=== COURT EXERCICE ===
Transcrivez le passage du texte ci-dessous sur l'Histoire du soldat, de "Un soldat pauvre" à "par le diable.".

=== TEXTE FOURNI ===
┌──

« Histoire du soldat », de Charles Ferdinand Ramuz traduit en créole par Rodolf Étienne

Préface de Jean-Louis Pierre
L’Histoire du Soldat est un conte de Charles Ferdinand Ramuz sur une musique d’Igor Stravinsky.

Un soldat pauvre vend son âme (représentée par son violon) au Diable contre un livre qui prédit l’avenir. Après un séjour offert par le Diable, il revient dans son village. Mais au lieu de durer trois jours, le séjour a duré trois ans. Lorsqu’il revient dans son village, personne ne le reconnaît. Le soldat utilise alors le livre pour devenir riche. Mais incapable d’être heureux avec sa fortune, il joue aux cartes contre le Diable, son argent contre son violon. Le Diable se laisse voler le violon et le soldat peut s’enfuir. Il arrive dans un royaume où une princesse malade est promise par son père le Roi à qui la guérira. Il réussit cette épreuve et épouse la princesse. Malheureusement, cette dernière cherche à connaître son passé. Le soldat quitte le royaume et sa protection et il est emporté par le diable.

└──

=== DONNÉES AFFICHÉES ===
┌──

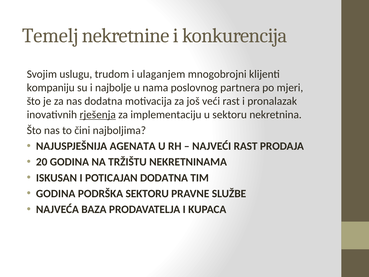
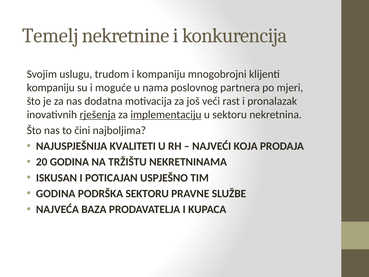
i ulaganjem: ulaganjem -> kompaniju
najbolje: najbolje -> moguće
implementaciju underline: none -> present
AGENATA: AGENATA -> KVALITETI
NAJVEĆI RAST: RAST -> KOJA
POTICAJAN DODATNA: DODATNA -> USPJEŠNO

└──
┌──

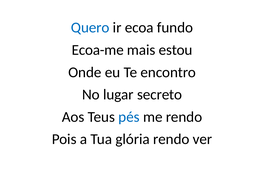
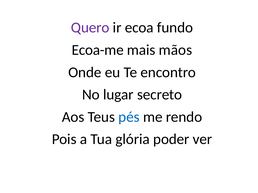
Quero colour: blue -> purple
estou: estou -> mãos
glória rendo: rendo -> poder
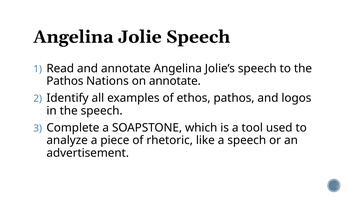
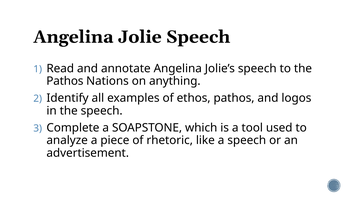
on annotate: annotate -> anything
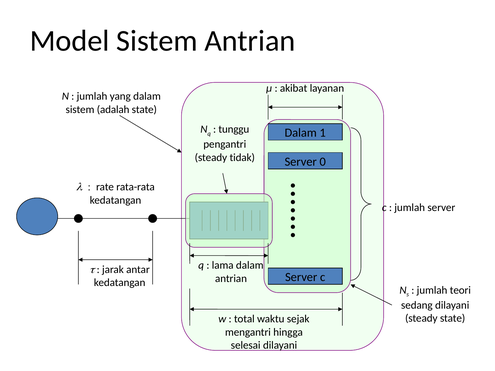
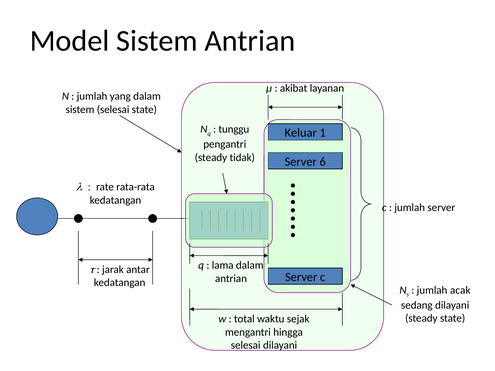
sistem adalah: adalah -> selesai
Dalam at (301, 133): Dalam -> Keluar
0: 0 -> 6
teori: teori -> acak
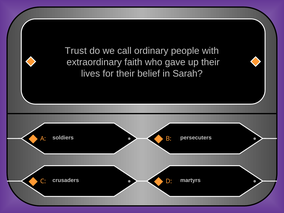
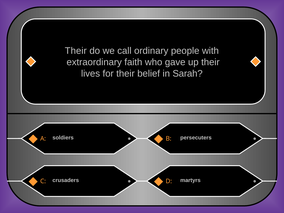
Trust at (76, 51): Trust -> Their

└──

=== RÉPONSE ATTENDUE ===
Un soldat pauvre vend son âme (représentée par son violon) au Diable contre un livre qui prédit l’avenir. Après un séjour offert par le Diable, il revient dans son village. Mais au lieu de durer trois jours, le séjour a duré trois ans. Lorsqu’il revient dans son village, personne ne le reconnaît. Le soldat utilise alors le livre pour devenir riche. Mais incapable d’être heureux avec sa fortune, il joue aux cartes contre le Diable, son argent contre son violon. Le Diable se laisse voler le violon et le soldat peut s’enfuir. Il arrive dans un royaume où une princesse malade est promise par son père le Roi à qui la guérira. Il réussit cette épreuve et épouse la princesse. Malheureusement, cette dernière cherche à connaître son passé. Le soldat quitte le royaume et sa protection et il est emporté par le diable.